Критика религии Маркса и Энгельса была антиобщинной и антигосударственной, в русской революции она сразу стала враждебной «народному православию» и тому общинному крестьянскому коммунизму, которые и были мировоззренческой основой советского проекта. В православии искали крестьяне и понятийный аппарат, чтобы сформулировать свои социальные притязания, и проект благой жизни. Марксистская критика религии разрушала этот аппарат, дискредитируя те инструменты знания, которыми владели крестьяне (да и большинство рабочих России).
Маркс пишет: «На социальных принципах христианства лежит печать пронырливости и ханжества, пролетариат же — революционен».
Обе части этого утверждения не подтверждаются ни исторически, ни логически. Никакой печати пронырливости на социальных принципах христианства найти нельзя — достаточно прочитать Евангелие. В чем пронырливость Томаса Мюнцера и всей крестьянской войны в Германии, которая шла под знаменем «истинного христианства»? В чем пронырливость русских крестьян, революция которых вызревала под влиянием «народного православия»? Разве утверждение «Земля — Божья!» является выражением ханжества? Пронырливости нельзя найти и в «Христианском социализме» С. Булгакова, как и вообще в его трудах, где он обсуждает социальные принципы христианства. Нет «печати пронырливости» в теологии освобождения в Латинской Америке или кооперативном движении испанских католиков при Франко.
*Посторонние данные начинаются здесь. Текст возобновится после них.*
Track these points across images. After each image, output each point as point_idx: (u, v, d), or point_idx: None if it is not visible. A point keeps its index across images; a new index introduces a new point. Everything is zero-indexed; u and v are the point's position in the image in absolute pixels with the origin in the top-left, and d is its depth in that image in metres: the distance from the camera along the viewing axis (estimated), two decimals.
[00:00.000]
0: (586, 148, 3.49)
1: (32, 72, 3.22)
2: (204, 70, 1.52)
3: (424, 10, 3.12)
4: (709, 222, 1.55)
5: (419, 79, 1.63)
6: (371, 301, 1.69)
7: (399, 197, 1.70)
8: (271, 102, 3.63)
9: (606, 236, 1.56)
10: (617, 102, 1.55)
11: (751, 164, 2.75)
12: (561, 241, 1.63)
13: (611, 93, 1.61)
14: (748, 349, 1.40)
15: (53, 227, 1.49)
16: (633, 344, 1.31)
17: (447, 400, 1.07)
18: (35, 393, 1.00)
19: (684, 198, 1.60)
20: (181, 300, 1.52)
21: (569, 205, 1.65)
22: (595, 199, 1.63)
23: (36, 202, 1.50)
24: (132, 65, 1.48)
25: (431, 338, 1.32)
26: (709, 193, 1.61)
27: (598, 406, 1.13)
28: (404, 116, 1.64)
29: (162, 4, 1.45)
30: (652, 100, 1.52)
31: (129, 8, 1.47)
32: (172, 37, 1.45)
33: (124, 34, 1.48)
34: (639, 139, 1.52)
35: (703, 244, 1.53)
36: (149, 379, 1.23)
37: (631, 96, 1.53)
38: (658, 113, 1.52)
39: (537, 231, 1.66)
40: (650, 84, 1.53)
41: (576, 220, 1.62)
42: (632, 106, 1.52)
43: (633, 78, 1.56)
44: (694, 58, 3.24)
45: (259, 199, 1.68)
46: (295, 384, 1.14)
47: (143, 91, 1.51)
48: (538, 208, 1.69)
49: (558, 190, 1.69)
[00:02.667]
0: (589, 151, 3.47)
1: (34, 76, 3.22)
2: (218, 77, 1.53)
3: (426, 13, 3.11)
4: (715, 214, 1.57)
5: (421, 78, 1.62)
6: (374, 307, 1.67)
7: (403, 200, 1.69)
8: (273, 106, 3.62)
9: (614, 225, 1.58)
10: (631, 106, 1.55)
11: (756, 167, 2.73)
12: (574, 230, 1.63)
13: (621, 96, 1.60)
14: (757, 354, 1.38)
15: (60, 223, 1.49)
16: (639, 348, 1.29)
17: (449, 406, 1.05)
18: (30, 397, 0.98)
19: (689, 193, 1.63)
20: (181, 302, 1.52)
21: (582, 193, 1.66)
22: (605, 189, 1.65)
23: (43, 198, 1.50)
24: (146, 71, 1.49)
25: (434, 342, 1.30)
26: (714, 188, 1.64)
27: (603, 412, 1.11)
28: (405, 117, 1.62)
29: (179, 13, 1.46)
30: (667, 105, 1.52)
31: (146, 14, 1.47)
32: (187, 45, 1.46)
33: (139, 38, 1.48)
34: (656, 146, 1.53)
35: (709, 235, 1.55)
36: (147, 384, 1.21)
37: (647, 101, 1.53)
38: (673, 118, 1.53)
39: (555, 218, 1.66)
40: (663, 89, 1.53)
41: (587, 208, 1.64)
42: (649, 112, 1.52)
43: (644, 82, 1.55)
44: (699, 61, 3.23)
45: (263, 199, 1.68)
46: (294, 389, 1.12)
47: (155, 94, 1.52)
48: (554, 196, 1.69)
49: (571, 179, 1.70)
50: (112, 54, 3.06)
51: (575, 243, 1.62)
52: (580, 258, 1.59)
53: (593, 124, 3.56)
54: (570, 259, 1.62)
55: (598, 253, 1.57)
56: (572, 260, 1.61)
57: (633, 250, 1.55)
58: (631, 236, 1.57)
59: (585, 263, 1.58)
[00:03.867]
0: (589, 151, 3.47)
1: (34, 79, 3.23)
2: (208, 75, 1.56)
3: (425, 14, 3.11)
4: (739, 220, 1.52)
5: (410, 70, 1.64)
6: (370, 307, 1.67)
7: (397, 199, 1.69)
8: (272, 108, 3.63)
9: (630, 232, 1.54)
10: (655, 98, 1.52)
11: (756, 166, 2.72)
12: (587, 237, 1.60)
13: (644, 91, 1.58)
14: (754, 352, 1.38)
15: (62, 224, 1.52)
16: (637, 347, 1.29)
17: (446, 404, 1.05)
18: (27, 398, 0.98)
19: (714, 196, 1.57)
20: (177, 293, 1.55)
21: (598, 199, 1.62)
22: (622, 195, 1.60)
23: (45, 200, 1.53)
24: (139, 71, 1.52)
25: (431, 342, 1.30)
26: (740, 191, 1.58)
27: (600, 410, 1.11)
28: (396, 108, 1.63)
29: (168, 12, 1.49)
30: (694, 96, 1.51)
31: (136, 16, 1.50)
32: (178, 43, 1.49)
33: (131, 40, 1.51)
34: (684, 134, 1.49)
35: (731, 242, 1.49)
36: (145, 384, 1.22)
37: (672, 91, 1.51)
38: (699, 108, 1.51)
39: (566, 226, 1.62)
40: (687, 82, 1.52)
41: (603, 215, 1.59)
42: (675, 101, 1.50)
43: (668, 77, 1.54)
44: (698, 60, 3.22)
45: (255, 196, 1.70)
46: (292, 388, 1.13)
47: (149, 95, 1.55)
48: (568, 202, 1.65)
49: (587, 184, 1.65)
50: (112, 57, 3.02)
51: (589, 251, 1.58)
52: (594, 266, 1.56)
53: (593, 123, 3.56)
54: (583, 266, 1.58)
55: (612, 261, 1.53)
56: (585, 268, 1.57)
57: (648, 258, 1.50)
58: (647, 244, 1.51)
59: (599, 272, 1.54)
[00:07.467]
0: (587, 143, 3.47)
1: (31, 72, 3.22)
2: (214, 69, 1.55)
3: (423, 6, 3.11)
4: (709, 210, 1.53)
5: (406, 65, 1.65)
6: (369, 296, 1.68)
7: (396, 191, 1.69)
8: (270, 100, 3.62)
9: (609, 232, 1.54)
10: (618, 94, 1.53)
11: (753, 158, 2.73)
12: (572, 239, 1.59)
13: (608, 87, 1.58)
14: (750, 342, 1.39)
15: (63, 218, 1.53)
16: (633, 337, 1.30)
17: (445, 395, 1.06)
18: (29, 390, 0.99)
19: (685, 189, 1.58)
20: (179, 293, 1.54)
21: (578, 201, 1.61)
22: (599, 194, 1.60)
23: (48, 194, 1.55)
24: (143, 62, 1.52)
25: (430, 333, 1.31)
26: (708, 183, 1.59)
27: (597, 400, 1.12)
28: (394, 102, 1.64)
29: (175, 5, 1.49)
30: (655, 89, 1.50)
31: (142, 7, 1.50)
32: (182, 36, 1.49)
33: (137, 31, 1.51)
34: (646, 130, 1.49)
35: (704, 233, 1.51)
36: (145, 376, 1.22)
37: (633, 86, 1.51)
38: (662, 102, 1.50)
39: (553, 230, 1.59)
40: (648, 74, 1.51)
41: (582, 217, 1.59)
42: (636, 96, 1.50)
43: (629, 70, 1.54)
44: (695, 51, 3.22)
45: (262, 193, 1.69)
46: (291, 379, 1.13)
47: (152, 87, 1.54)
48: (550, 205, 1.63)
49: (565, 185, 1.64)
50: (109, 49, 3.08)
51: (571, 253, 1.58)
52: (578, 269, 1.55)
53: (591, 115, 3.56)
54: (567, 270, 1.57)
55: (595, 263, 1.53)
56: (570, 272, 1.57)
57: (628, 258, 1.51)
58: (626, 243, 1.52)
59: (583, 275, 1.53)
Все революции, окрашенные христианством, всегда имели социальное и даже общечеловеческое измерение, а вот классовая борьба западного пролетариата в большинстве случаев сводилась к борьбе за более выгодные условия продажи рабочей силы, что с гораздо большим основанием можно назвать пронырливостью, — но нам это и в голову не придет.
Большие революции решают главные проблемы бытия, а потому и не могут не быть движениями религиозными. Вот Великая французская революция, идейно подготовленная Просвещением и Научной революцией. В ней произошел творческий синтез научного и религиозного знания. А. Де Токвиль писал: «Французская революция является политической революцией, употребившей приемы и, в известном отношении, принявшей вид революции религиозной… Она сама стала чем-то вроде новой религии, не имевшей ни Бога, ни культа, ни загробной жизни, но тем не менее наводнившей землю своими солдатами, своими апостолами и мучениками».